Aunque nosotros llevamos el apellido Blanch, un nombre que alguna vez significó poder y fortuna, en la actualidad no significa nada. Mucho antes de que yo tuviera uso de razón, papá lo perdió todo. Una empresa valorada en millones de dolares. Decenas de propiedades. Años de invertir mal, gastar de más, confiar en las personas equivocadas… el resultado es el mismo: somos ricos solo de nombre. Pero pobres con un apellido elegante.

Mi trabajo como editora freelance no alcanza. Amanda no trabaja; nunca lo ha hecho. Vive de lo poco que queda y de lo que papá consigue prestado. Y mamá… mamá se está consumiendo en esa cama de hospital mientras nosotros firmamos papeles.

Cuando el notario lee los nombres en voz alta, mi respiración se detiene.

—Amanda Marie Blanch…

Dudo. El bolígrafo tiembla entre mis dedos. Por un segundo eterno no puedo moverme. De reojo veo a mi hermana apoyada contra la pared del fondo, con ese vestido rojo intenso que destaca como una herida abierta. Su expresión es serena, casi aburrida, como si nada de esto le importara. Ella me sostiene la mirada un instante y asiente de forma imperceptible para cualquiera que no seamos nosotras.

Trago saliva.

La mano me tiembla con más fuerza mientras firmo un nombre que no es mío, pero que por los próximos tres días adoptare.

Sebastián no parece más contento que yo. Su expresión es cerrada, molesta.

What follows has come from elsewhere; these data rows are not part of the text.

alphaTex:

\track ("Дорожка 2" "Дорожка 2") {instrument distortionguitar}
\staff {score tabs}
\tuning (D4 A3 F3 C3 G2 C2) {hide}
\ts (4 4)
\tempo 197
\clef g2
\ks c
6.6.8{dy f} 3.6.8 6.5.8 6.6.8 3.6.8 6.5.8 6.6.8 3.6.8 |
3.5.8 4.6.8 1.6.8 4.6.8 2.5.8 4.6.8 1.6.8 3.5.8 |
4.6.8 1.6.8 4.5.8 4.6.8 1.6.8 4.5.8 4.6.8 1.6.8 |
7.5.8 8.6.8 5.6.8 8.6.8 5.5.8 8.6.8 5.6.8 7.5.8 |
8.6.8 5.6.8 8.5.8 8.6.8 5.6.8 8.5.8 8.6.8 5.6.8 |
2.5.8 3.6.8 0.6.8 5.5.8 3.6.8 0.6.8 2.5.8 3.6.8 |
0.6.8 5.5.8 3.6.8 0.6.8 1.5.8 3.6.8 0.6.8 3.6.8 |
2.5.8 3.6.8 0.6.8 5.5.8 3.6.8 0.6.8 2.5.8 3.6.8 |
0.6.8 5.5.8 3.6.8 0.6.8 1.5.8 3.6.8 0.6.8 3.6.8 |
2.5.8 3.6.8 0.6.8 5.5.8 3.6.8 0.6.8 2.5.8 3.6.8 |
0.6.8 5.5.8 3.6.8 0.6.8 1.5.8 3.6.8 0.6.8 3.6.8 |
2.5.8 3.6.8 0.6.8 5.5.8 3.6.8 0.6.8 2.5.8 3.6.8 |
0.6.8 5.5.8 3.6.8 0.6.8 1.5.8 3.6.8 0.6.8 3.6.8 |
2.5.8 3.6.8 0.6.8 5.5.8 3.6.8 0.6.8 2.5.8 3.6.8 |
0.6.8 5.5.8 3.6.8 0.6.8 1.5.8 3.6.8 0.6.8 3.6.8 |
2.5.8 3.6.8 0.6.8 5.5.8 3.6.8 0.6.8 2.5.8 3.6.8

Como si también hubiera sido obligado a esto y dado la naturaleza de este matrimonio podría ser así. No sé qué ganará él con este matrimonio pero supongo que papá ha debido de ofrecerle algo que no pudieron rechazar.

Para cuando el notario nos indica que es el momento, él se inclina hacia adelante sin suavidad alguna. Sus labios capturan los míos en un beso duro, firme, casi enfadado. No hay ternura. Solo la obligación de sellar el contrato frente a los testigos.

El sabor de su boca es breve y frío. Cuando se aparta, sus ojos azul oscuro me miran un segundo más de lo necesario, como si intentara memorizar el rostro de la mujer con la que acaba de casarse.

Yo bajo la mirada. El anillo de compromiso me pesa en el dedo.

Tres meses.

Tres meses fingiendo ser Amanda.

Tres meses al lado de este hombre que ni siquiera quiere estar aquí.

Y mientras el notario termina de leer las últimas cláusulas y mi padre suelta un suspiro de alivio detrás de mí, solo puedo pensar en mamá… y en el precio exacto que estoy pagando por intentar salvarla.

Ya no hay vuelta atrás.

Soy, a partir de este momento, la esposa por contrato equivocada de Sebastián Beaumont.

Y por el bien de todos, fingiré ser mi hermana. Mi hermana gemela.